[Items from a dataset]
*** Begin section ***
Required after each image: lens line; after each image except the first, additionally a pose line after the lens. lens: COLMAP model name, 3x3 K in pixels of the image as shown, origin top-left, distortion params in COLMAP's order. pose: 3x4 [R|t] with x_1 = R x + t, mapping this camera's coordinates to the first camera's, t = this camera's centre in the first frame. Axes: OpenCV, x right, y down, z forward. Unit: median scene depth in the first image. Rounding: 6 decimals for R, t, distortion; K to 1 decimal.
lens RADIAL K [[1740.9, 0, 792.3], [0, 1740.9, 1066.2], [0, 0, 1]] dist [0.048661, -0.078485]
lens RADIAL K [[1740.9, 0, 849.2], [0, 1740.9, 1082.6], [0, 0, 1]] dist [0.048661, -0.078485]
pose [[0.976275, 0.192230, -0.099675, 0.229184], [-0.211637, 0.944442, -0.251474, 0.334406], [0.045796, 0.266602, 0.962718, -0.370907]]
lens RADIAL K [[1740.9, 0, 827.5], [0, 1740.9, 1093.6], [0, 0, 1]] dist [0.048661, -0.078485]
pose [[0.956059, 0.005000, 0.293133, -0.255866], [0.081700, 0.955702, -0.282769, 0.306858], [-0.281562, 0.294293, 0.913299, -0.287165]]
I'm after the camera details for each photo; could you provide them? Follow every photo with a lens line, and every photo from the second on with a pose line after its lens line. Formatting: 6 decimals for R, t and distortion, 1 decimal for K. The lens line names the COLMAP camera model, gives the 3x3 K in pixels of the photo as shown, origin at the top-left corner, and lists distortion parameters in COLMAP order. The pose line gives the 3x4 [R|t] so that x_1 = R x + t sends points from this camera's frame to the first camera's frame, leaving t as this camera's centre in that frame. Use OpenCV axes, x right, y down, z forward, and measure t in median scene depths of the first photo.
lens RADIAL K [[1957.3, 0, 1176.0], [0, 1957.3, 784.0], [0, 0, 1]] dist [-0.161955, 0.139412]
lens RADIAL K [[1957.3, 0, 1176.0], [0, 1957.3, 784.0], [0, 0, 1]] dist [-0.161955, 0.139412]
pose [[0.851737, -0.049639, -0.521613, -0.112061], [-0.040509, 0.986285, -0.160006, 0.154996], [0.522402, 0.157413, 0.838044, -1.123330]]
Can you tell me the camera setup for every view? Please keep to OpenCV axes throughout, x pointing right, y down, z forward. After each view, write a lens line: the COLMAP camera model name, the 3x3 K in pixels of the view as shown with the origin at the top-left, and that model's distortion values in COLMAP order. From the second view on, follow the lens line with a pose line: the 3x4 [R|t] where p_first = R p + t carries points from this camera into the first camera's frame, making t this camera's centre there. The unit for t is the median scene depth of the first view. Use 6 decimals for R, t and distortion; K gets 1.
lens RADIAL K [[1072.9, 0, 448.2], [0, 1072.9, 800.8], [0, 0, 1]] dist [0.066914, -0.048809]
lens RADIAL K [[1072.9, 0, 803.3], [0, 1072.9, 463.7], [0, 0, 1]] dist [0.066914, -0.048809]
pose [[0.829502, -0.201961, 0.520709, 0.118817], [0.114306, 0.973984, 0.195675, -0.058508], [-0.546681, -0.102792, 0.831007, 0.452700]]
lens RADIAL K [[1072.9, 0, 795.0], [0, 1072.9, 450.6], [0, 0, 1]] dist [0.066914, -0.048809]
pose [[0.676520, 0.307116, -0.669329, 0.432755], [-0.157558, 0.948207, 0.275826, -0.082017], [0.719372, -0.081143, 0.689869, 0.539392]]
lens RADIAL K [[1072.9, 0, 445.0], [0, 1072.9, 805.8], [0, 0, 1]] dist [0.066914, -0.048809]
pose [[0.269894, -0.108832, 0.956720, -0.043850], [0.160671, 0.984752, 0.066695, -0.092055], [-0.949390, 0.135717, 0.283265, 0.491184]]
*** End section ***
● **TASK ITEM**
Would you please write out the entries again exactly?

● **TASK RESPONSE**
Required after each image: lens line; after each image except the first, additionally a pose line after the lens. lens: COLMAP model name, 3x3 K in pixels of the image as shown, origin top-left, distortion params in COLMAP's order. pose: 3x4 [R|t] with x_1 = R x + t, mapping this camera's coordinates to the first camera's, t = this camera's centre in the first frame. Axes: OpenCV, x right, y down, z forward. Unit: median scene depth in the first image. Rounding: 6 decimals for R, t, distortion; K to 1 decimal.
lens RADIAL K [[1740.9, 0, 792.3], [0, 1740.9, 1066.2], [0, 0, 1]] dist [0.048661, -0.078485]
lens RADIAL K [[1740.9, 0, 849.2], [0, 1740.9, 1082.6], [0, 0, 1]] dist [0.048661, -0.078485]
pose [[0.976275, 0.192230, -0.099675, 0.229184], [-0.211637, 0.944442, -0.251474, 0.334406], [0.045796, 0.266602, 0.962718, -0.370907]]
lens RADIAL K [[1740.9, 0, 827.5], [0, 1740.9, 1093.6], [0, 0, 1]] dist [0.048661, -0.078485]
pose [[0.956059, 0.005000, 0.293133, -0.255866], [0.081700, 0.955702, -0.282769, 0.306858], [-0.281562, 0.294293, 0.913299, -0.287165]]
I'm after the camera details for each photo; could you provide them? Follow every photo with a lens line, and every photo from the second on with a pose line after its lens line. Formatting: 6 decimals for R, t and distortion, 1 decimal for K. The lens line names the COLMAP camera model, gives the 3x3 K in pixels of the photo as shown, origin at the top-left corner, and lists distortion parameters in COLMAP order. The pose line gives the 3x4 [R|t] so that x_1 = R x + t sends points from this camera's frame to the first camera's frame, leaving t as this camera's centre in that frame. Use OpenCV axes, x right, y down, z forward, and measure t in median scene depths of the first photo.
lens RADIAL K [[1957.3, 0, 1176.0], [0, 1957.3, 784.0], [0, 0, 1]] dist [-0.161955, 0.139412]
lens RADIAL K [[1957.3, 0, 1176.0], [0, 1957.3, 784.0], [0, 0, 1]] dist [-0.161955, 0.139412]
pose [[0.851737, -0.049639, -0.521613, -0.112061], [-0.040509, 0.986285, -0.160006, 0.154996], [0.522402, 0.157413, 0.838044, -1.123330]]
Can you tell me the camera setup for every view? Please keep to OpenCV axes throughout, x pointing right, y down, z forward. After each view, write a lens line: the COLMAP camera model name, the 3x3 K in pixels of the view as shown with the origin at the top-left, and that model's distortion values in COLMAP order. From the second view on, follow the lens line with a pose line: the 3x4 [R|t] where p_first = R p + t carries points from this camera into the first camera's frame, making t this camera's centre there. The unit for t is the median scene depth of the first view. Use 6 decimals for R, t and distortion; K gets 1.
lens RADIAL K [[1072.9, 0, 448.2], [0, 1072.9, 800.8], [0, 0, 1]] dist [0.066914, -0.048809]
lens RADIAL K [[1072.9, 0, 803.3], [0, 1072.9, 463.7], [0, 0, 1]] dist [0.066914, -0.048809]
pose [[0.829502, -0.201961, 0.520709, 0.118817], [0.114306, 0.973984, 0.195675, -0.058508], [-0.546681, -0.102792, 0.831007, 0.452700]]
lens RADIAL K [[1072.9, 0, 795.0], [0, 1072.9, 450.6], [0, 0, 1]] dist [0.066914, -0.048809]
pose [[0.676520, 0.307116, -0.669329, 0.432755], [-0.157558, 0.948207, 0.275826, -0.082017], [0.719372, -0.081143, 0.689869, 0.539392]]
lens RADIAL K [[1072.9, 0, 445.0], [0, 1072.9, 805.8], [0, 0, 1]] dist [0.066914, -0.048809]
pose [[0.269894, -0.108832, 0.956720, -0.043850], [0.160671, 0.984752, 0.066695, -0.092055], [-0.949390, 0.135717, 0.283265, 0.491184]]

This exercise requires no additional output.